If you have them all in one directory, you can easily do something like this:

cat *.txt >> your_big_file.text
1 Like

thanks Neo, maybe I did not explain it correctly..
what you suggest will cat all files in the directory...but I need to cat them depending on the number after "An_A" . So, since the name of the file go from An_A1* to An_A900* I finally will have 900 cat results..

---------- Post updated at 05:18 PM ---------- Previous update was at 04:56 PM ----------

I thought on doing something like this:

-----------------------------------

for i in {1..900}
       do 
                 cat *A$i*R1.txt > A$i.R1.txt
      done

--------------------------------------------

but it does not work...

You should append instead:

cat *A${i}*R1.txt >> A${i}.R1.txt
1 Like

*A$i*R1.txt would include A$i.R1.txt so A$i.R1.txt would be both read from and written to..

So instead try:

for i in {1..900}
do 
  cat *_A$i_*_R1.txt >> A$i.R1.txt
done

or

for i in {1..900}
do 
  cat *_A$i_*_R1.txt > A$i.R1.txt
done

if you want to empty the target files first..

1 Like

actually , using "trial and error" I just found that all these 3 cat codes do the job

----------------------

#!/bin/bash

for i in {1..900}
 do 

    #cat *A"$i"*R1* > A"$i".R1.txt
    #cat *A"$i"*R1* >> A"$i".R1.txt
    cat *A${i}*R1.txt >> A${i}.R1.txt

done

---------------------

thanks again Yoda and Neo

Hi Julio, I still see this as problematic.

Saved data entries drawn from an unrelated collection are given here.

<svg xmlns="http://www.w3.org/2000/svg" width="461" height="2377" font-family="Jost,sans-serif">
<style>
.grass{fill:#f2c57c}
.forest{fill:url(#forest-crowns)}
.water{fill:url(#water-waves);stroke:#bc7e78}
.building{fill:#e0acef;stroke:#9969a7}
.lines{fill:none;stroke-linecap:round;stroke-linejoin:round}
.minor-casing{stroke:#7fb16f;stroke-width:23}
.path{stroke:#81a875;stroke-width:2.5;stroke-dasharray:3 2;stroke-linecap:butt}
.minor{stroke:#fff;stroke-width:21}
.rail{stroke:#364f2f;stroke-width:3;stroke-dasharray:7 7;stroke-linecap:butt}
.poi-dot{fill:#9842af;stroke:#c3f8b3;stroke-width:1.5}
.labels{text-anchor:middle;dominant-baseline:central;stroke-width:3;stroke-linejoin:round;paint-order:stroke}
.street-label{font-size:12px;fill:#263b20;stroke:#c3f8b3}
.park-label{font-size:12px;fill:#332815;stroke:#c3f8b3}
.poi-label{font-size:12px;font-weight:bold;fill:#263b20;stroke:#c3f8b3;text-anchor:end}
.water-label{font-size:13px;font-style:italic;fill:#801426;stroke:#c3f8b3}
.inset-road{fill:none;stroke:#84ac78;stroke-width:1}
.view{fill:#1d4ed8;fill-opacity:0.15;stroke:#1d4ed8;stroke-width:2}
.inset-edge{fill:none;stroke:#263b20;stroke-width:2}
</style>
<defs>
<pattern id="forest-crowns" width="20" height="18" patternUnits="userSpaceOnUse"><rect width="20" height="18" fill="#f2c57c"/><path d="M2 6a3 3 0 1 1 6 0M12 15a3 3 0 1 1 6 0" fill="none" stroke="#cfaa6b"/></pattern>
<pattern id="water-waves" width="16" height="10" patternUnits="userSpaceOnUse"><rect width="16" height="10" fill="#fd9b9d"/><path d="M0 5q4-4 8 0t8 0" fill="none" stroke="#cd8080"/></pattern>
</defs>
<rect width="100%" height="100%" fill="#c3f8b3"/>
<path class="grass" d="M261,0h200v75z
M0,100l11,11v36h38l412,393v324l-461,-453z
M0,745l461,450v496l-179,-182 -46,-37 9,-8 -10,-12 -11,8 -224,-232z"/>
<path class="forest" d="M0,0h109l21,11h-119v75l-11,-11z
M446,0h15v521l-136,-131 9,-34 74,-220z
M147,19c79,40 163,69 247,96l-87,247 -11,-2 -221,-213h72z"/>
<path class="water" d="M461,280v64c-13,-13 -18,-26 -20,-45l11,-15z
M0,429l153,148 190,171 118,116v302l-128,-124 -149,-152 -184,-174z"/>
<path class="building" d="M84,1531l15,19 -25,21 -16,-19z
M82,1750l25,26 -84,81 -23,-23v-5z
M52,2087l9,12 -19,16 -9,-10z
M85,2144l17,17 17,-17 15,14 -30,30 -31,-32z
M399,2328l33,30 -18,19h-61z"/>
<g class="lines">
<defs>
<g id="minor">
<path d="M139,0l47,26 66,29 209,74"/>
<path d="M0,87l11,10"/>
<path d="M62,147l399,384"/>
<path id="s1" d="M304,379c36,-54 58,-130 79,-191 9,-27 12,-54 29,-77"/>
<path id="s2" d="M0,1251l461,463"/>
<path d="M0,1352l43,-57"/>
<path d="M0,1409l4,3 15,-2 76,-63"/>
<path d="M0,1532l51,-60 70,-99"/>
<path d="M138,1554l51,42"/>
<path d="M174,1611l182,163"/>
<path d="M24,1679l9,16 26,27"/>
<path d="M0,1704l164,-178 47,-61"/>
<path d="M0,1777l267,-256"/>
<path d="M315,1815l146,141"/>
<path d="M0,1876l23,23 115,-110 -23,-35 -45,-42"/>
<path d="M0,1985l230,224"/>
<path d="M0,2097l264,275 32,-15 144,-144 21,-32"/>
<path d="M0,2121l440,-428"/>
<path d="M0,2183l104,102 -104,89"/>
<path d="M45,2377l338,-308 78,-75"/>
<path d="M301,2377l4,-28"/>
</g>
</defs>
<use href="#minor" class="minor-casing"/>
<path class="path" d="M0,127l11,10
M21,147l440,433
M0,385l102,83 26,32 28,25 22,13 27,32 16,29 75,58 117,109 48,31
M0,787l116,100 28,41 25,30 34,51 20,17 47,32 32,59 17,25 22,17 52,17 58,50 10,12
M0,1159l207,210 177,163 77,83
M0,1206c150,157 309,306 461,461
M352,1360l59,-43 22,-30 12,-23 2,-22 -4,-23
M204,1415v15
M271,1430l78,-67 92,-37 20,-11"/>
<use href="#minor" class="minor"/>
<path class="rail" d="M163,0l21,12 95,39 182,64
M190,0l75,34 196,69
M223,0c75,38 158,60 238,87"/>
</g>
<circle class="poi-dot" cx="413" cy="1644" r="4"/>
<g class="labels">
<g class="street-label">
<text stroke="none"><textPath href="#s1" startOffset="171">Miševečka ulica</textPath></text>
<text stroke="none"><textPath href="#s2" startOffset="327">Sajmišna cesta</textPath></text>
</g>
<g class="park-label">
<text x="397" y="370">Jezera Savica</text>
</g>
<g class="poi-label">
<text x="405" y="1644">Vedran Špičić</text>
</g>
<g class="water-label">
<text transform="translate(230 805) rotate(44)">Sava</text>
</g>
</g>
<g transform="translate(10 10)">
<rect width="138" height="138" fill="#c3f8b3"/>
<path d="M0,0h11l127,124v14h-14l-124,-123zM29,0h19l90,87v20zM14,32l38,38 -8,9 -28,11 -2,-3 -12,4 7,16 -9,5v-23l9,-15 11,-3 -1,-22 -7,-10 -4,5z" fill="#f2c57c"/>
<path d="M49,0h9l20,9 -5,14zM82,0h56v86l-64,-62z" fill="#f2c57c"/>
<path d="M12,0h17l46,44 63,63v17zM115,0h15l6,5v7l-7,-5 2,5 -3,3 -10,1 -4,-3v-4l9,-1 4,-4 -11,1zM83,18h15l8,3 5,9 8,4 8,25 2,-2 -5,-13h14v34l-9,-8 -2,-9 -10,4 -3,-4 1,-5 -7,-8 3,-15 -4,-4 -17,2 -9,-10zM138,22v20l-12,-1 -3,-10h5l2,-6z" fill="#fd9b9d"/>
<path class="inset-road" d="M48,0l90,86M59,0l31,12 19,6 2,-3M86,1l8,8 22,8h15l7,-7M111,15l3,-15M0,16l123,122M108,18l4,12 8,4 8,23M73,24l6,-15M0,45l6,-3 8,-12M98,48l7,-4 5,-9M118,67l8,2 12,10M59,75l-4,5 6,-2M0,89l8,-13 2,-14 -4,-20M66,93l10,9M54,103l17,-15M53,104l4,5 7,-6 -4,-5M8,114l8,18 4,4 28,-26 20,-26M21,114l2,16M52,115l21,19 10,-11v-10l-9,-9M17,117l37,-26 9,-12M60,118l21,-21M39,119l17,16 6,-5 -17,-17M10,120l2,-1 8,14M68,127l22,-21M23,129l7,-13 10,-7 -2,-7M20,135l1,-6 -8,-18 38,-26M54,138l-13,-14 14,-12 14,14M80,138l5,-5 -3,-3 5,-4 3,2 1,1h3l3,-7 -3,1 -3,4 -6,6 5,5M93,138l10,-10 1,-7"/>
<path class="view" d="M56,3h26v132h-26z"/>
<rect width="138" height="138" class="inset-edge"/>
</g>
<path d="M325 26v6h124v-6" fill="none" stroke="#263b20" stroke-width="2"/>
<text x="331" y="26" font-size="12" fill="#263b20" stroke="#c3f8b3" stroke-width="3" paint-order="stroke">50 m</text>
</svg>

If you repeat the command then the second time the target files will exist and match the pattern, so they will be cat onto themselves.. I did a short test and I ended up with a very big file...

thanks ,
I guess if I change the target name to something like : A"$i".R1.fastq.txt
it should work since since the string fastq is not present in any of the files to be merge with cat? what do you think?

Yes that should work too, as long as the output file names do no match the input file patterns..

1 Like